The Shifting Sand of Brexit: movements of the past 7 days

The Shifting Sand of Brexit: movements of the past 7 days

So, the only thing ‘dead in a ditch’ today is the PMs October 31 Brexit deadline. Halloween might be the celebration of the dead, Brexit, however, is the Teflon-coated beast that never dies; least of all on Halloween.

 

So around we go again in the Brexit merry-go-round as the UK heads for it’s for fourth ‘vote’ in 3.5 years having seen a referendum and three general elections in that time (including the one now due on December 12).

 

Below is the latest average of all polls in the UK from the FT. It is understandable why Boris Johnson believes a general election is his best option to finally put Brexit to rest as a new Parliament with a possible majority would get everything ‘done’ as he wants it. 

Source: FT

 

However, if there is one thing that is certain in Brexit – nothing is ‘done’ until it is dead and buried.

 

Brexit: Where we are this week

 

  • EU agrees to extend Brexit to January 31 - this highlights perfectly its ‘neutrality.’ Paris was muscling for a shorter date extension, but it’s clear the EU wants to come out of the whole Brexit fiasco as ‘neutral’ as neutral gets so it can hang the Brexit millstone on Westminster.
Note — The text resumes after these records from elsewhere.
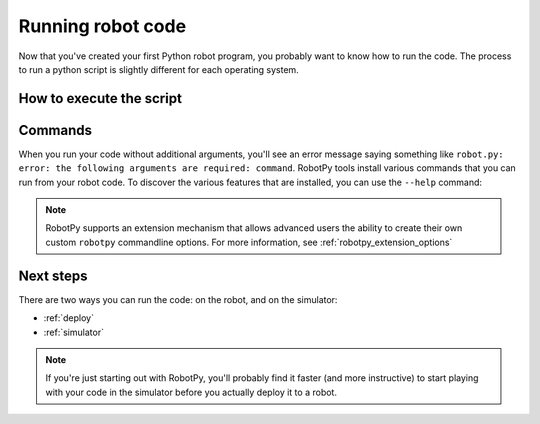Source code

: 
.. _running_robot_code:

Running robot code
==================

Now that you've created your first Python robot program, you probably want to
know how to run the code. The process to run a python script is slightly
different for each operating system.

How to execute the script
-------------------------

.. tab:: Windows

   On Windows, you will typically execute your robot code by opening up the
   command prompt (cmd), changing directories to where your robot code is,
   and then running this:

   .. code-block:: sh

      py -3 -m robotpy

.. tab:: Linux/macOS

   On Linux/macOS, you will typically execute your robot code by opening up the
   Terminal program, changing directories to where your robot code is, and
   then running this:

   .. code-block:: sh

      python3 -m robotpy

Commands
--------
    
When you run your code without additional arguments, you'll see an error message
saying something like ``robot.py: error: the following arguments are required:
command``. RobotPy tools install various commands that you can run from your
robot code. To discover the various features that are installed, you can use the
``--help`` command:

.. tab:: Windows

   .. code-block:: batch

      py -3 -m robotpy --help

.. tab:: Linux/macOS

   .. code-block:: sh

      python3 -m robotpy --help

.. note:: RobotPy supports an extension mechanism that allows advanced users the
          ability to create their own custom ``robotpy`` commandline options.
          For more information, see :ref:`robotpy_extension_options`

Next steps
----------

There are two ways you can run the code: on the robot, and on the simulator:

* :ref:`deploy`
* :ref:`simulator`

.. note:: If you're just starting out with RobotPy, you'll probably find it faster
          (and more instructive) to start playing with your code in the simulator
          before you actually deploy it to a robot.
However, a further delay request past January 31 appears unlikely, after Donald Tusk warned that the UK would be unlikely to get any further delays from the EU. This has been said before, and it would be an interesting scenario if a Labour-led rainbow coalition was to form that may want to explore remaining in the EU. Whatever the outcome from the elections, the outgoing president of the European Council is urging the UK not to waste this final offering.

 

  • For the first time in months, Johnson won a vote in the House as Jeremy Corbyn finally changed his mind and allowed the Labour party to pass the general election bill.

 

The vote was not without its slight ‘off-centre’ shenanigans as several ‘amendments’ were put forward; one was for lowering the voting age to encompass 16 and 17-year-olds. Another had an amendment that wanted the election include all EU nationals. Neither had a chance of getting up, however, the risk was enough to see No 10 threaten to pull the bill altogether if the amendments passed. Highlights how ‘moody’ this scenario is.

 

With the UK off to the polls on 12 December, this will be the first pre-Christmas vote since 1923. How polls suggest the final makeup of House will be formed will be the biggest driver of the GBP over the coming 6 weeks – Big currency drive and one to have a very big eye on.

 

  • The olive branch was also handed out to 10 of the 21 Tory MPs who were thrown out last month. The party stressed that the fact the other 11 had not been restored did not mean they would not in the coming days or weeks. This is a clear step towards soring-up its base and its position on the floor.

 

What is clear from the ‘policy’ being laid out in the 24 hours since the bill passed, is the rhetoric of the election campaign will be one of the nastiest and bitter campaigns in living memory.